(Echos du Niger 16 septembre) La salle de conférence de la Mutuelle de la Garde nationale a abrité le mardi 9 septembre l’ouverture officielle d’un atelier national de partage et d’échange d’expériences sur les questions de population. Organisé par le ministère de la Population, de l’Action sociale et de la Solidarité nationale avec l’appui financier de l’ONG Marie Stopes International/Niger, cet événement réunit, pendant trois jours, des leaders religieux, chefs traditionnels, femmes et jeunes venus des régions de Tillabéry, Dosso, Tahoua, Maradi et Zinder.
L’objectif affiché de cet atelier est ambitieux, il vise à mobiliser les acteurs locaux pour transformer la forte croissance démographique du Niger en moteur de développement durable, dans un pays où plus de la moitié de la population a moins de 15 ans. La cérémonie d’ouverture a été présidée par M. Amadou Adamou Garba, secrétaire général du ministère de la Population, de l’Action sociale et de la Solidarité nationale, représentant la ministre, Pr. Sidikou Ramatou Seyni Djermakoye. Plusieurs personnalités y ont pris part, dont le Directeur général de la Population et de l’Action sociale, la Directrice générale de la Promotion de la Femme et de la Protection de l’Enfant, et le Directeur général de la Solidarité nationale, de la Prévention et de la Réponse humanitaire. L’événement a également enregistré la présence de responsables de l’ONG Marie Stopes International Niger, partenaire technique et financier du projet.

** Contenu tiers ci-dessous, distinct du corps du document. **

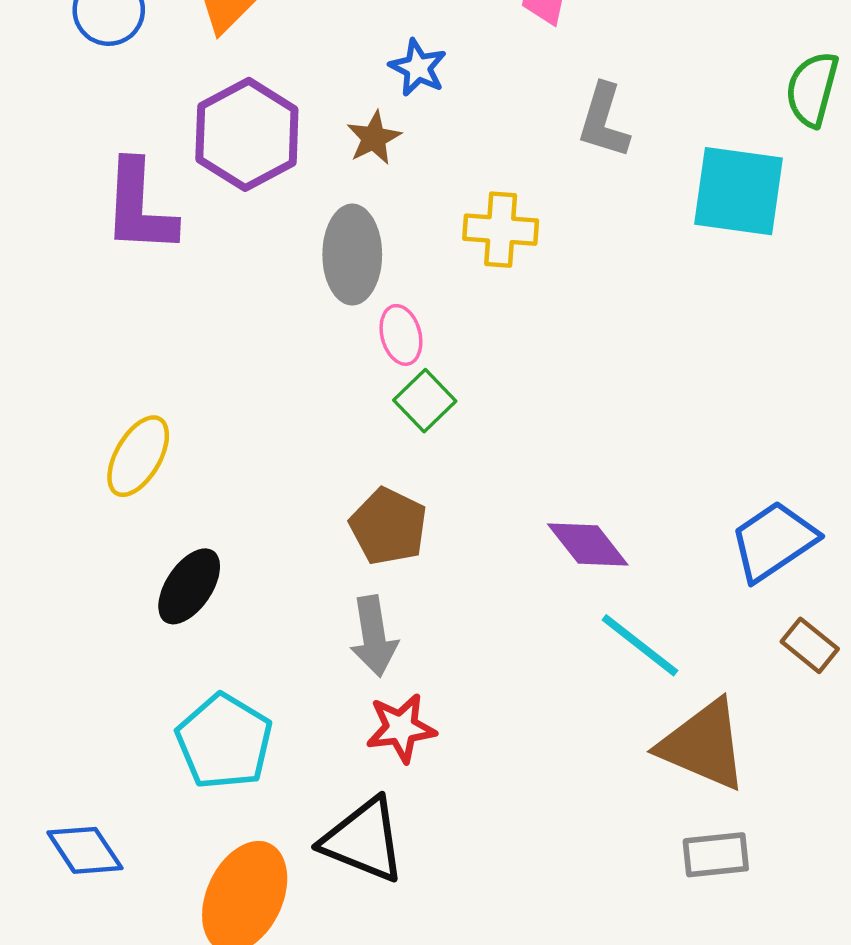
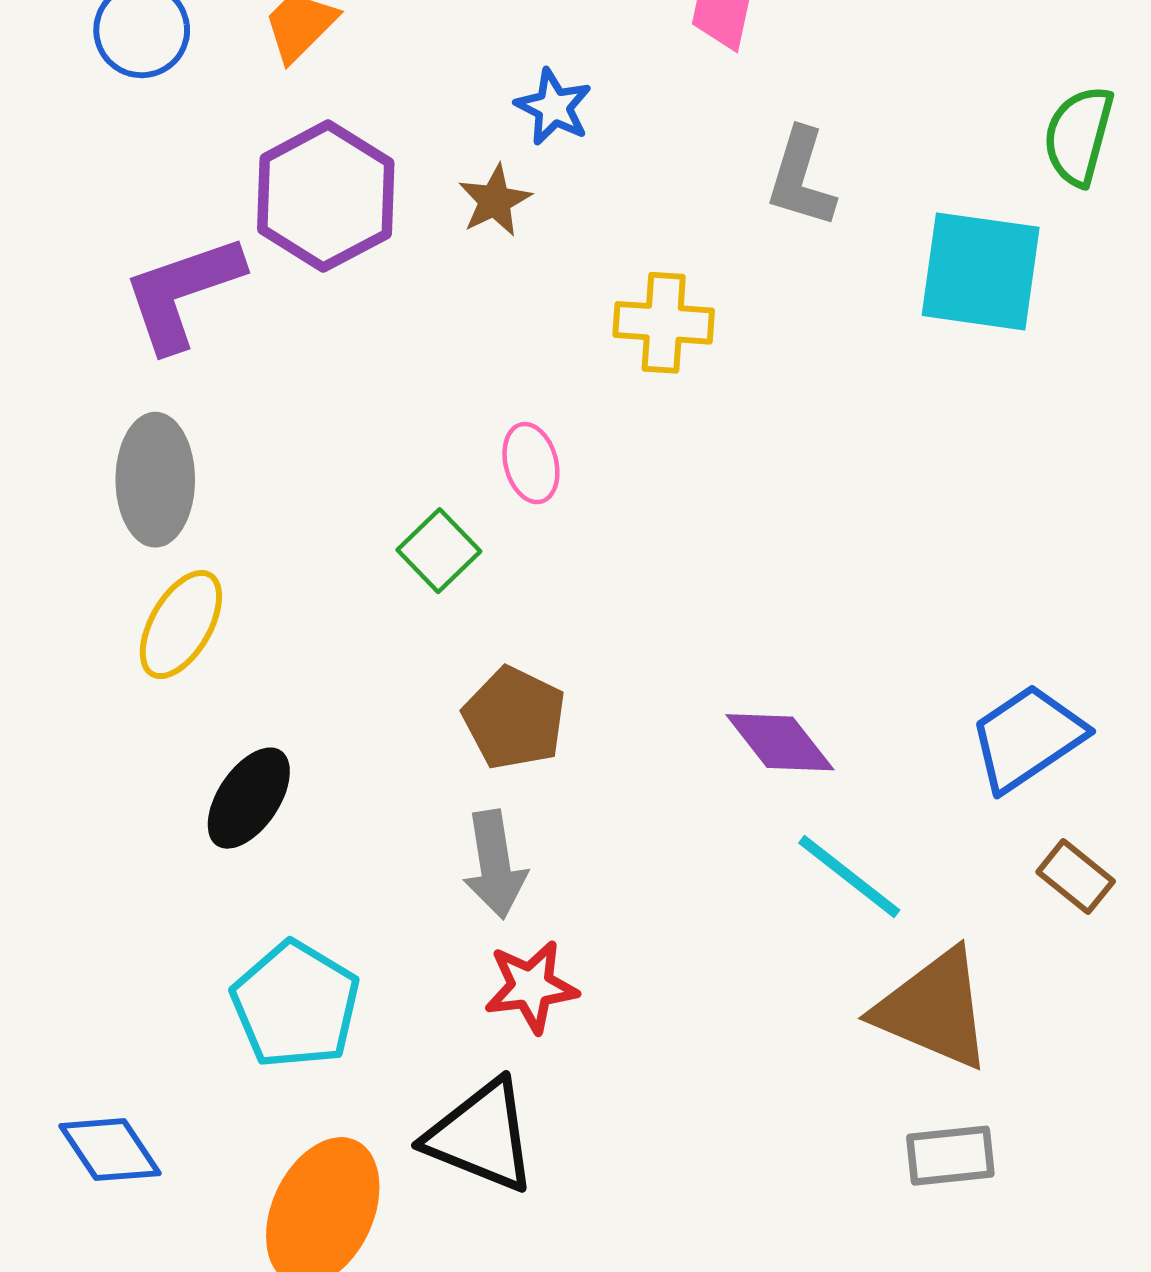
purple L-shape: (139, 207) -> (182, 293), turned 68
gray ellipse: (352, 255) -> (155, 480), moved
green square: (425, 401) -> (439, 551), moved

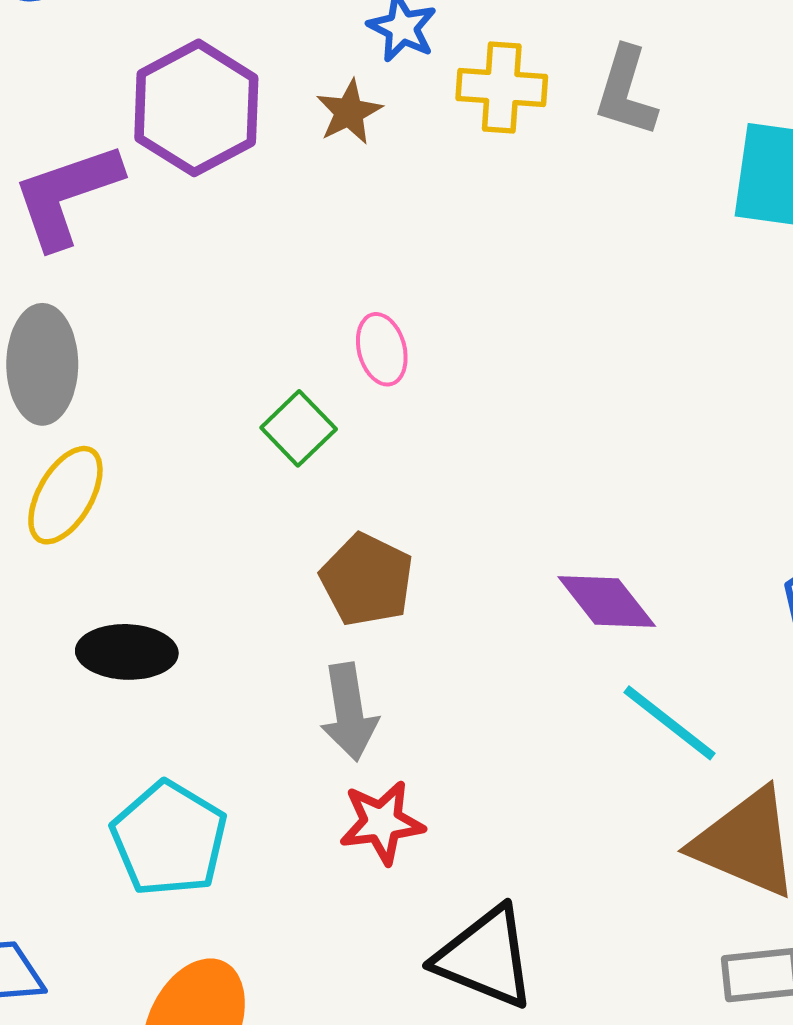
yellow cross: (664, 323) -> (502, 87), moved
black ellipse: (249, 798) -> (127, 652), turned 58
black triangle: (481, 1136) -> (485, 957), moved

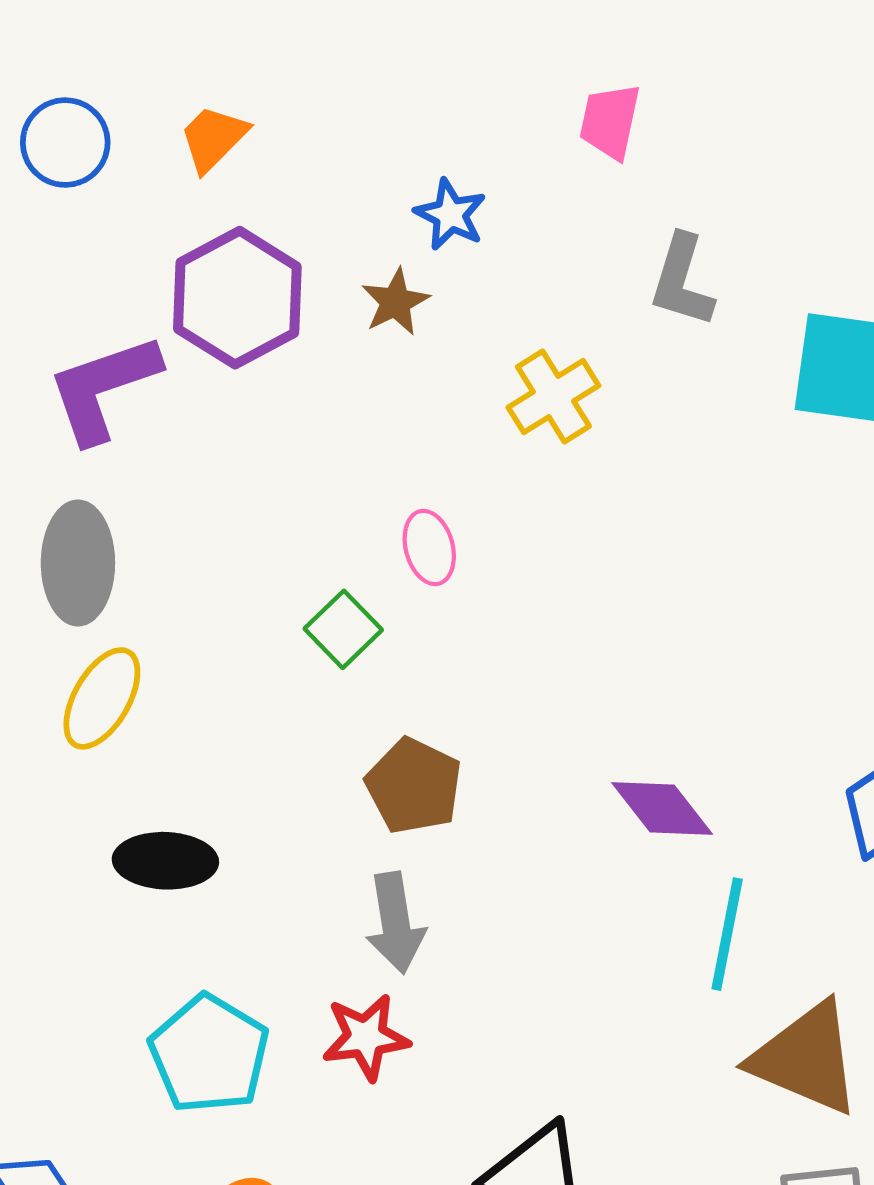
yellow cross: (502, 87) -> (553, 396), moved, turned -36
cyan line: (669, 723) -> (727, 934), turned 63
red star: (382, 822) -> (366, 1037), moved

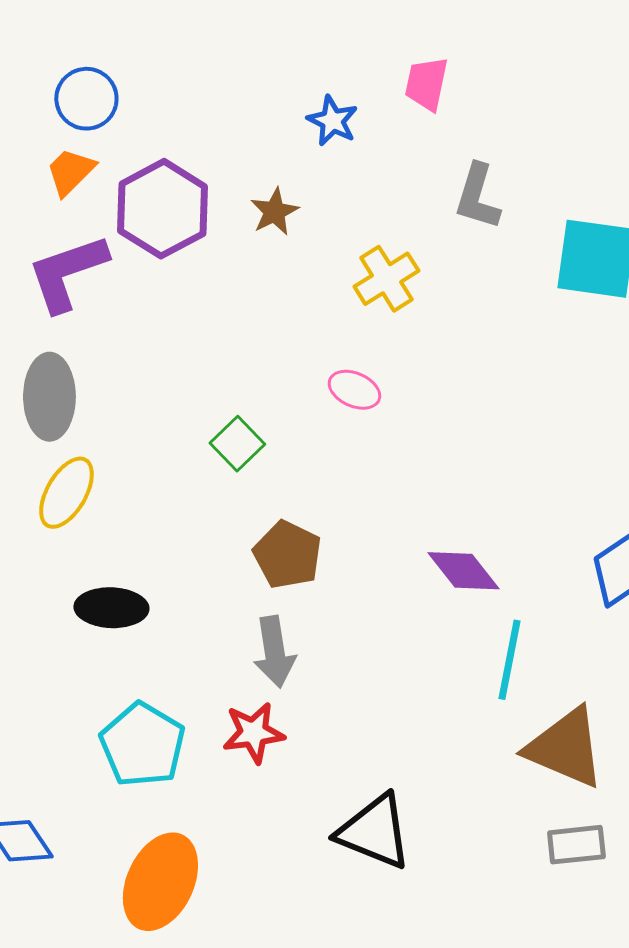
orange trapezoid: (213, 138) -> (70, 172), moved
blue circle: (65, 143) -> (86, 99), moved
blue star: (450, 214) -> (332, 121), moved
pink ellipse: (429, 547) -> (354, 390), moved, turned -51

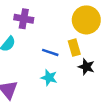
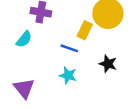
yellow rectangle: (74, 48) -> (85, 30), moved, turned 42

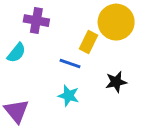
black star: (108, 64) -> (116, 82), turned -30

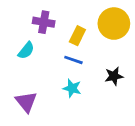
yellow rectangle: (88, 42) -> (77, 36), moved

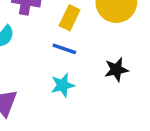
cyan star: (72, 88) -> (63, 85), turned -30

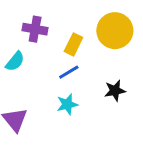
blue line: (64, 49) -> (69, 72), turned -50

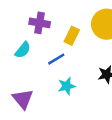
blue line: (69, 72) -> (56, 59), moved

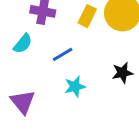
yellow rectangle: (72, 36) -> (87, 16), moved

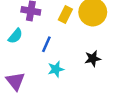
blue line: (63, 54) -> (46, 44), turned -35

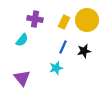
blue line: (46, 44) -> (63, 47), moved
black star: (93, 59) -> (84, 51), moved

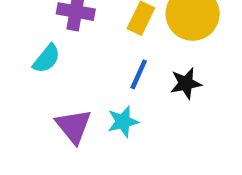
purple triangle: (22, 78) -> (74, 126), moved

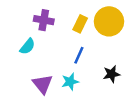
black star: (186, 83) -> (111, 74), moved

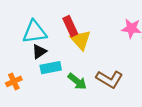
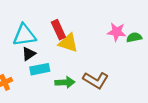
yellow triangle: (81, 40) -> (68, 43), turned -30
green arrow: (77, 81) -> (65, 82), turned -42

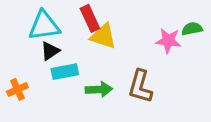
pink star: (117, 32) -> (168, 41), moved
brown L-shape: (96, 80) -> (140, 86), turned 75

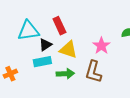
yellow triangle: (103, 36) -> (68, 50), moved
pink star: (168, 41) -> (101, 46), moved, turned 30
black triangle: (50, 51) -> (45, 45), moved

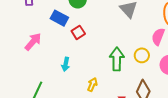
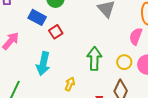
yellow circle: (142, 55) -> (124, 62), moved
cyan arrow: (66, 64) -> (43, 64), size x1.6

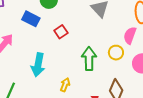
red square: (56, 32) -> (61, 32), moved
yellow circle: (124, 62) -> (116, 53), moved

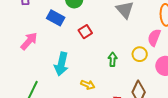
green arrow: (89, 59) -> (113, 59), size x0.6
yellow arrow: (65, 85) -> (88, 85), turned 88

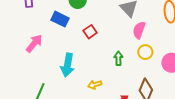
pink semicircle: (154, 38) -> (139, 30), moved
yellow arrow: (88, 85) -> (95, 85), turned 144

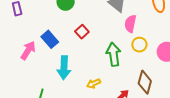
blue rectangle: (60, 19) -> (50, 39), moved, turned 30
green arrow: (118, 58) -> (114, 54), size x1.6

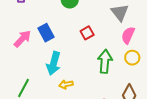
red square: (82, 32) -> (87, 33), moved
yellow arrow: (94, 84) -> (66, 84), moved

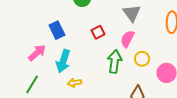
pink semicircle: (128, 35) -> (127, 39), moved
pink arrow: (22, 39) -> (37, 53), moved

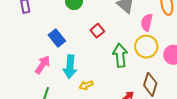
pink semicircle: (127, 39) -> (147, 22), moved
yellow circle: (142, 59) -> (146, 47), size x1.5

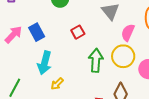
pink arrow: (43, 65) -> (13, 35), moved
yellow arrow: (86, 85) -> (57, 84), turned -32

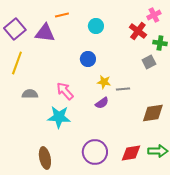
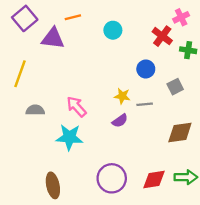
purple square: (15, 29) -> (25, 18), moved
blue circle: (88, 59) -> (146, 69), moved
gray square: (149, 62) -> (175, 87), moved

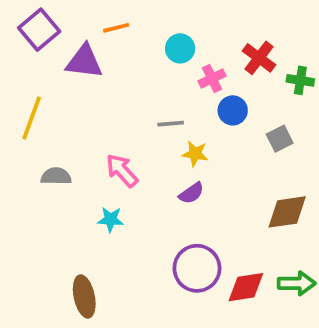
pink cross: (181, 17) -> (212, 79), moved
gray line: (145, 104) -> (171, 124), moved
cyan star: (69, 137) -> (111, 219), size x0.6
purple circle: (112, 178) -> (197, 268), moved

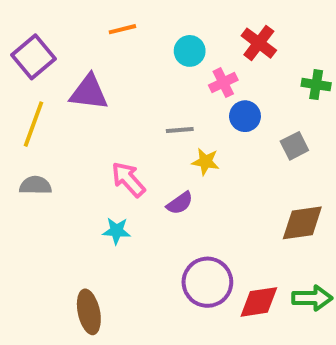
purple square: (39, 30) -> (33, 57), moved
red cross: (259, 58) -> (259, 43), moved
purple triangle: (84, 62) -> (89, 92), moved
gray semicircle: (56, 176) -> (35, 185), moved
purple semicircle: (191, 193) -> (180, 203), moved

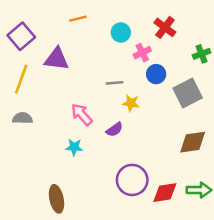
green cross: (316, 85) -> (201, 54), turned -30
gray square: (294, 146) -> (188, 93), size x1.6

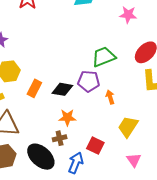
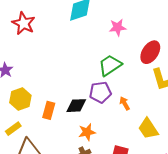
pink star: (128, 15) -> (118, 27), moved
yellow trapezoid: (128, 127) -> (148, 129), turned -55

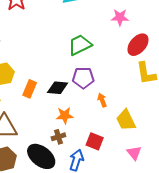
pink star: (118, 27) -> (120, 17), moved
green trapezoid: (110, 65) -> (80, 45), moved
orange arrow: (125, 103) -> (102, 100), moved

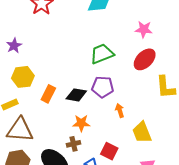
red ellipse: (138, 45) -> (145, 59), moved

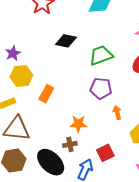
purple star: (14, 46) -> (13, 53), moved
black diamond: (76, 95) -> (66, 41), moved
red square: (109, 151) -> (105, 153), turned 36

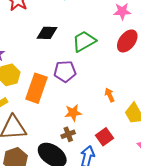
purple pentagon: (101, 88) -> (65, 71), moved
orange rectangle: (46, 94) -> (36, 88), size x1.6

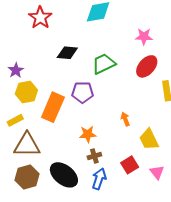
brown cross: (68, 134) -> (94, 156), moved
red square: (105, 137) -> (130, 165), moved

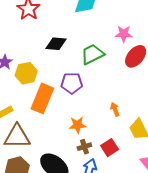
pink star: (144, 36) -> (124, 34), moved
yellow hexagon: (26, 92) -> (26, 73), moved
red square: (130, 165) -> (110, 148), moved

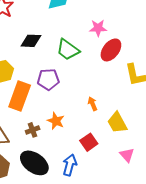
green trapezoid: (92, 54) -> (68, 50), turned -115
orange star: (78, 125) -> (56, 121), turned 30
brown cross: (84, 147) -> (33, 130), moved

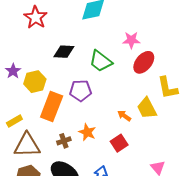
orange arrow: (93, 104) -> (124, 116), turned -32
yellow trapezoid: (117, 123) -> (147, 108), moved
red square: (89, 142) -> (119, 143), moved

Dans son discours, le SG Amadou Garba a rappelé que la mobilisation des leaders communautaires par son ministère n’est pas fortuite, elle se veut stratégique à plus d’un titre. « Dans notre pays, les leaders communautaires sont en première ligne pour gérer les conflits d’accès aux ressources naturelles confrontations agriculteurs-éleveurs, partage de l’héritage foncier, l’accès aux points d’eau des tensions exacerbées par la pression démographique, leur engagement est crucial pour impulser un changement social et comportemental, notamment en milieu rural », a-t-il souligné.
Un cadre pour renforcer les compétences et favoriser la capture du dividende démographique…

Placée sous le thème « Communiquer sur les questions de population et développement », cette rencontre a pour but d’accroître l’adhésion et l’implication des communautés locales dans les interventions visant à capter le dividende démographique.
Pour ce faire, selon le SG du ministère de la population, quatre (4) objectifs stratégiques sont assignés à cet atelier :
-Accroître la compréhension des acteurs communautaires sur les liens entre population et développement ;
-Identifier et documenter les bonnes pratiques pour renforcer l’adhésion des populations ;
-Trouver un consensus sur les actions à entreprendre pour relever les défis démographiques tout en respectant les sensibilités socio-culturelles ;
-Encourager l’implication des jeunes, particulièrement sur des thématiques comme la santé de la reproduction, l’égalité de genre et la lutte contre les violences basées sur le genre, y compris les mariages précoces.
Le SG a par ailleurs mis en exergue l’importance de l’initiative gouvernementale portée par le Conseil National pour la Sauvegarde de la Patrie (CNSP), sous la direction du Général Abdourahamane Tiani, Président de la République, qui vise à transformer le défi démographique en opportunité pour le développement socio-économique du pays.
« Le choix porté sur vous, acteurs locaux, n’est nullement le fruit du hasard. Votre rôle est essentiel dans la mise en œuvre des stratégies de mobilisation communautaire pour faire face aux défis démographiques », a insisté Amadou Garba. Premier jour : exposés introductifs et débats sur les enjeux démographiques, la parenté responsable et la santé de la reproduction. Deuxième jour : travaux de groupe réunissant séparément chefs traditionnels, leaders religieux, femmes et jeunes, afin de partager expériences et bonnes pratiques.
Le 3e jours de cet atelier a été consacré à la restitution, amendements et adoption de recommandations destinées à guider les futures politiques publiques. Cette méthodologie participative vise à garantir que chaque catégorie d’acteurs puisse exprimer ses préoccupations et contribuer activement à la définition de solutions adaptées.
À travers cette démarche, le ministère de la Population entend poser les bases d’une approche inclusive et communautaire pour répondre aux défis démographiques. L’atelier s’inscrit dans une vision à long terme : faire des leaders communautaires les ambassadeurs d’un changement social profond, capable de transformer le poids démographique du Niger en véritable levier de développement.